Para fazer uma reportagem, a jornalista Isabela Aleixo, do UOL, matriculou-se. É dela o relato: “A turma de que o UOL Confere participou possuía mais de 600 inscritos no grupo de WhatsApp da mentoria. Cada aluno pagou R$ 1.097 pelo curso… os alunos são orientados a criar perfis e páginas falsas no Facebook para veicular os anúncios … também aprendem a dar calote na Meta por anúncios falsos usando cartões virtuais”.

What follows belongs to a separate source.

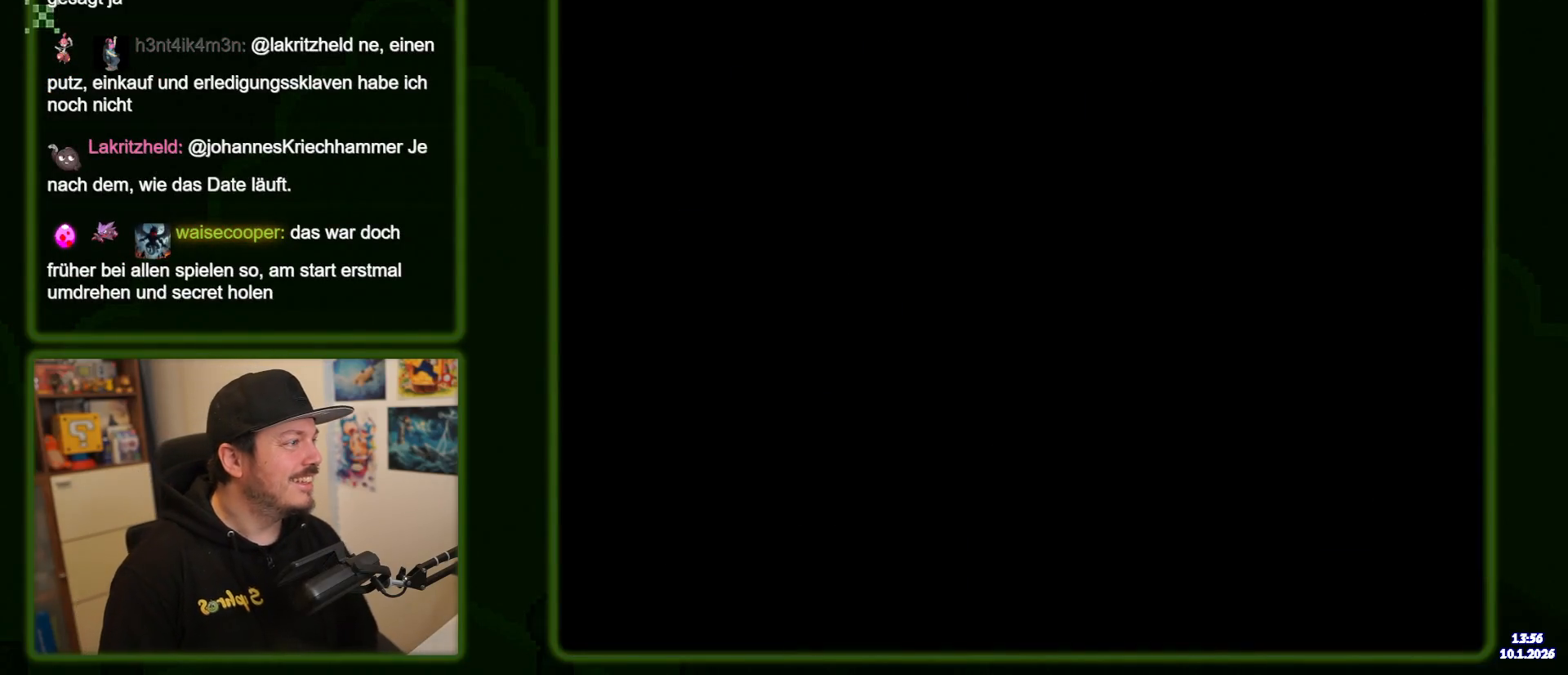
{"buttons": ["B", "Y"], "events": []}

Em face da denúncia, o juiz Gustavo Marzagão determinou que a plataforma da tal BritesFlix, cujo responsável é um tal de Daniel Brites, removesse os vídeos falsos a mim atribuídos. Na matéria publicada pelo UOL, a jornalista incluiu um vídeo no qual esse indivíduo explica o golpe e diz que “a chance de dar problema com a Justiça é muito pequena”.

Se você, leitor otimista, concluiu que o caso foi resolvido, está enganado. É difícil passar uma semana sem que alguém me encaminhe um vídeo novo que circula com a minha imagem e voz. Às vezes chegam dois ou três no mesmo dia.

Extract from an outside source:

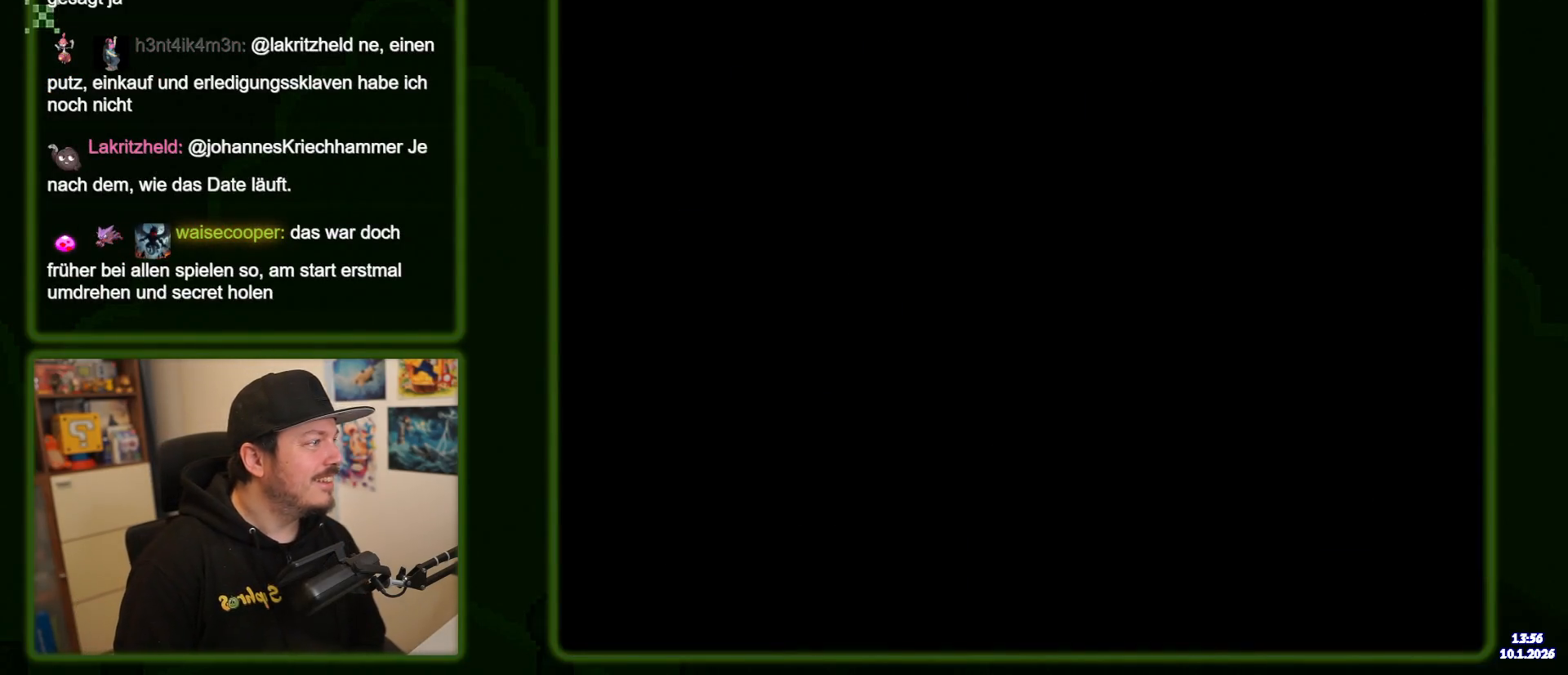
{"buttons": ["X"], "events": [[183, "B", "up"], [216, "Y", "up"], [233, "X", "down"]]}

A verdade é que a nossa legislação não consegue punir falcatruas desse tipo. A única forma de agir em conformidade com a lei seria se Instagram e Facebook, empresas de propriedade da Meta, recusassem o dinheiro sujo da parceria que mantém com esses falsários. Tem sentido argumentarem que não o fazem em nome da “liberdade de expressão”.

Por que esses vídeos nunca aparecem no YouTube? Como eles conseguem detectá-los? Existem, então, ferramentas capazes de impedir que golpistas cometam crimes contra a saúde pública, como esses?

Claro que fico revoltado quando vejo meu nome achincalhado por gente da pior espécie em conluio com as plataformas, depois de quase 60 anos de profissão. É assustador ver pessoas esclarecidas caírem nessas armadilhas, por acreditar que estou indicando produtos capazes de curar diabetes, dores nas costas, neuropatias periféricas e emagrecer 20 quilos em um mês.

É triste ser parado na rua por gente humilde que me pergunta por que o “meu remédio”, que custou tão caro, não serviu para nada.